▸ **WORK TASK**: If a line in the data below holds the word "пипетка", copy it.

----

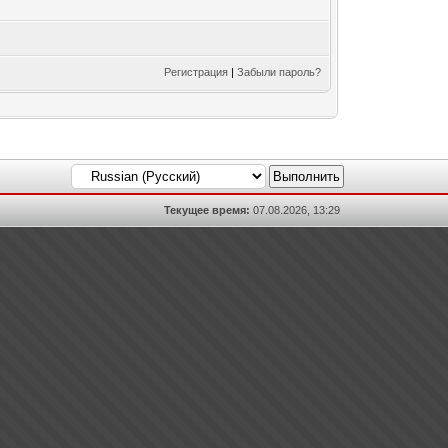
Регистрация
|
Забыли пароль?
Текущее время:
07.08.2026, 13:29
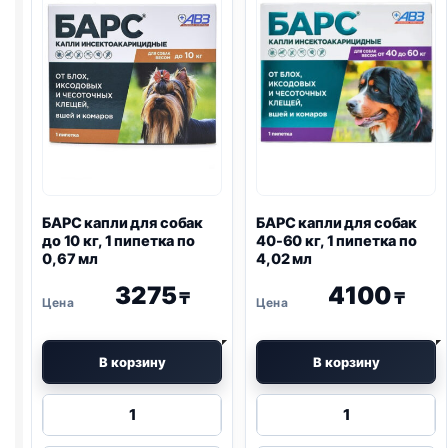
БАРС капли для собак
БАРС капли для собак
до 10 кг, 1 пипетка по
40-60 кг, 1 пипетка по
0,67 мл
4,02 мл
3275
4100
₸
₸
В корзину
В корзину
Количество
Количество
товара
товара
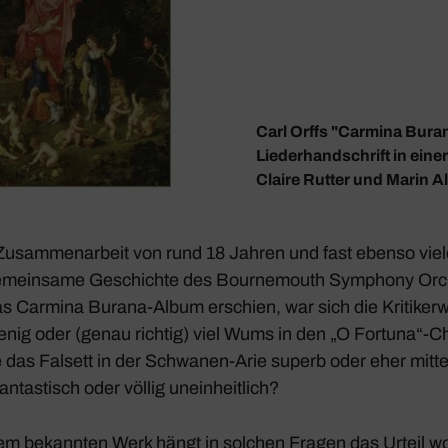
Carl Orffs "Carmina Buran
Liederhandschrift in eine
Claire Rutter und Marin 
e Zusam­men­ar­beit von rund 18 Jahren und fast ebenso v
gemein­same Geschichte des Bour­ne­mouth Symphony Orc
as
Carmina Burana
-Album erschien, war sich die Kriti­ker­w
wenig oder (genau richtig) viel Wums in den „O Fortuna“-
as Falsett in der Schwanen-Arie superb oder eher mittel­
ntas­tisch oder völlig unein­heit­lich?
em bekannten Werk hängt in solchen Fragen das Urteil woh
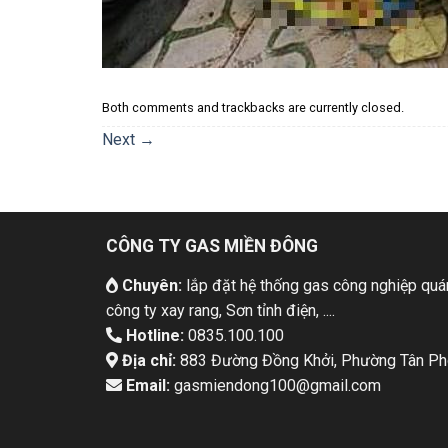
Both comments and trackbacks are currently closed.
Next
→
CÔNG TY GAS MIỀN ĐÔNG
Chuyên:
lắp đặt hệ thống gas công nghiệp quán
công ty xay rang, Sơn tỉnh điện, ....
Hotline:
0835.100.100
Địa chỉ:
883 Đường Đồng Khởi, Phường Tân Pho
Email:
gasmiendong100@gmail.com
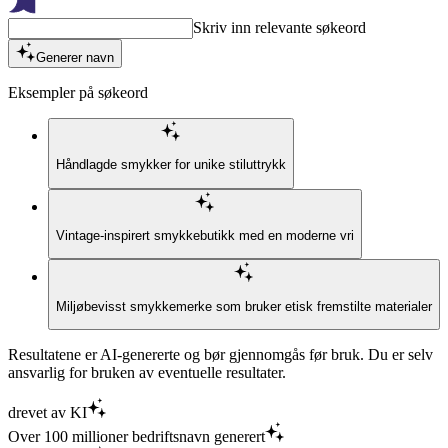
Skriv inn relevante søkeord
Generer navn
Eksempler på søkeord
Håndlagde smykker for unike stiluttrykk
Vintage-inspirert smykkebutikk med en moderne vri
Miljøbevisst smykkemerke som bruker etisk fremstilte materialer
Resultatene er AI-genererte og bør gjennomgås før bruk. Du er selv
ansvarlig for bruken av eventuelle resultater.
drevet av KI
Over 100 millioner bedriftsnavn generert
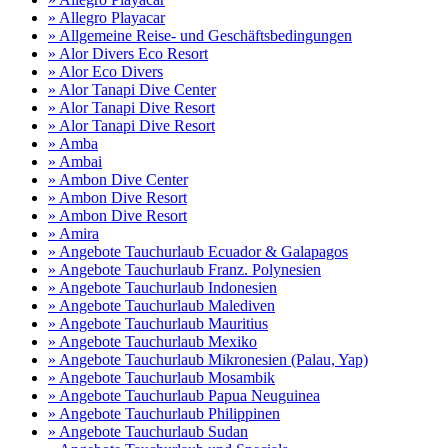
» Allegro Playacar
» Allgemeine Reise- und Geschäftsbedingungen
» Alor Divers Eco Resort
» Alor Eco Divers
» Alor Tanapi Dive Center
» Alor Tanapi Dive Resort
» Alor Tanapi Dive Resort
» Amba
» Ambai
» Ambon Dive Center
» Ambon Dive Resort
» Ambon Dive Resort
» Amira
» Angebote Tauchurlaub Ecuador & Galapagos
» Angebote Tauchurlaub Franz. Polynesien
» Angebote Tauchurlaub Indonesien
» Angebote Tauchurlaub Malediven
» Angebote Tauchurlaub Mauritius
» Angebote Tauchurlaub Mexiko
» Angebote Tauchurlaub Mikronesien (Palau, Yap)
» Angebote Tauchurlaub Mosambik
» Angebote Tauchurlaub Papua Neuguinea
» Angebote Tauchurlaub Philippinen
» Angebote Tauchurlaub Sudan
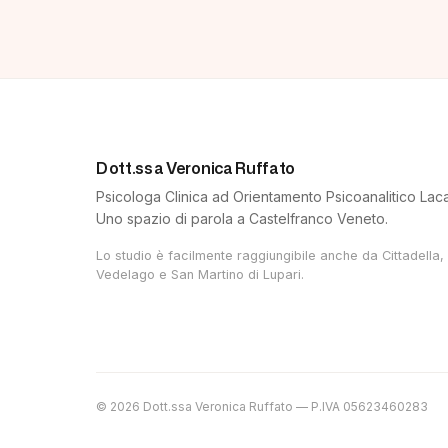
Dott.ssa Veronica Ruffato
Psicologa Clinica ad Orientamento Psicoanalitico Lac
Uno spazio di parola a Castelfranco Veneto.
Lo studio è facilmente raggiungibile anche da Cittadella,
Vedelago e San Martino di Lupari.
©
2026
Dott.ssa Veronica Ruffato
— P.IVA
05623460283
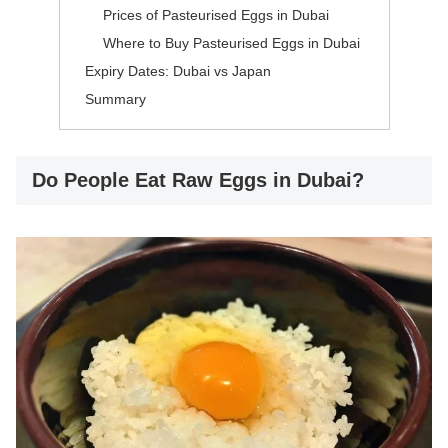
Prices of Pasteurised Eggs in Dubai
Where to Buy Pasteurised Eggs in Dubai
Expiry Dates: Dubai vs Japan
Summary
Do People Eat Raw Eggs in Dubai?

----

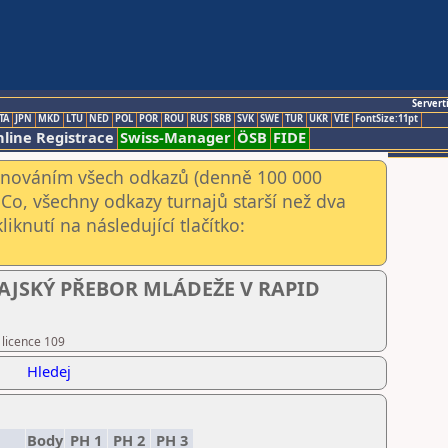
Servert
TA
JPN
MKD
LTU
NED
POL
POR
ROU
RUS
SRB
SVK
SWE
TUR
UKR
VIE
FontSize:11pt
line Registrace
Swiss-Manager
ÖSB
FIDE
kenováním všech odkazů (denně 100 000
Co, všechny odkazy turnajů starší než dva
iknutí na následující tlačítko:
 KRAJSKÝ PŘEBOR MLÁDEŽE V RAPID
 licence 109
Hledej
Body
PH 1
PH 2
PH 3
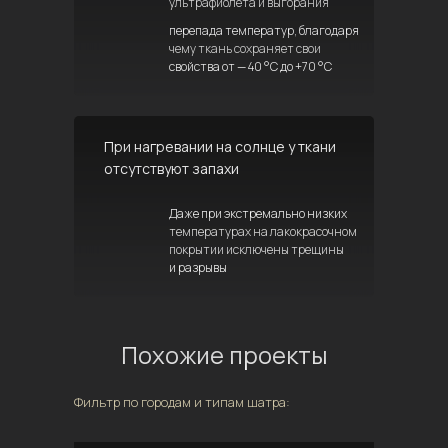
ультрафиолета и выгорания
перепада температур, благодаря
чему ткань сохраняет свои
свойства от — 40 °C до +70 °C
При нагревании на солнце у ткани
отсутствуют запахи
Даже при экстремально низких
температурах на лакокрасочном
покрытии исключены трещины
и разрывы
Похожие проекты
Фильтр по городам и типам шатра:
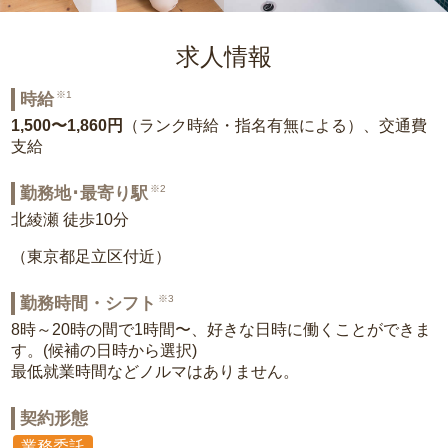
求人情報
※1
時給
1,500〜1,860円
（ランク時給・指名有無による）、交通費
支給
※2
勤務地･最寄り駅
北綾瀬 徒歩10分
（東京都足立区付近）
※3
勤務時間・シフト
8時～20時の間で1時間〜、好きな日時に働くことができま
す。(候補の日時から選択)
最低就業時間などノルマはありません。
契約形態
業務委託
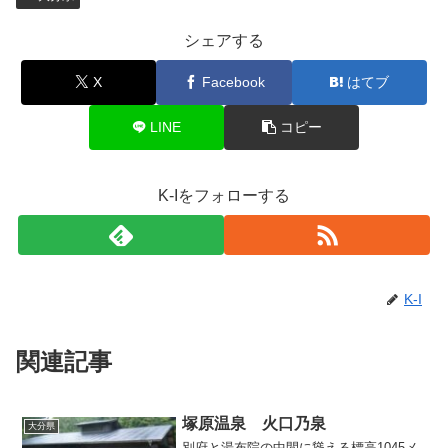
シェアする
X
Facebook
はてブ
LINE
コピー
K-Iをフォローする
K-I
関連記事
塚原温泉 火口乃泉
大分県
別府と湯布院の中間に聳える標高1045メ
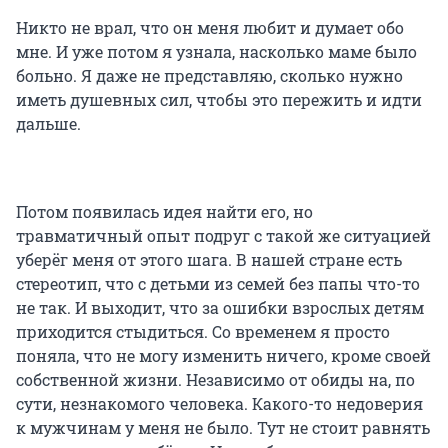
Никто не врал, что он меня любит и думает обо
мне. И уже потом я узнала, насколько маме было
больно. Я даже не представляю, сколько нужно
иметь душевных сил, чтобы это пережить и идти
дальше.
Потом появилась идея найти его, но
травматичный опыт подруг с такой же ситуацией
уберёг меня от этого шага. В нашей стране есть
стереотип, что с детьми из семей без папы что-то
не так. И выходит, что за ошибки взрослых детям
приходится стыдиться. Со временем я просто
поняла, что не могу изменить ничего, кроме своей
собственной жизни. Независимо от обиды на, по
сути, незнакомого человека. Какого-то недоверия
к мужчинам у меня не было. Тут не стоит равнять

----

▸ **WRITTEN ANSWER**:
до 10 кг, 1 пипетка по
40-60 кг, 1 пипетка по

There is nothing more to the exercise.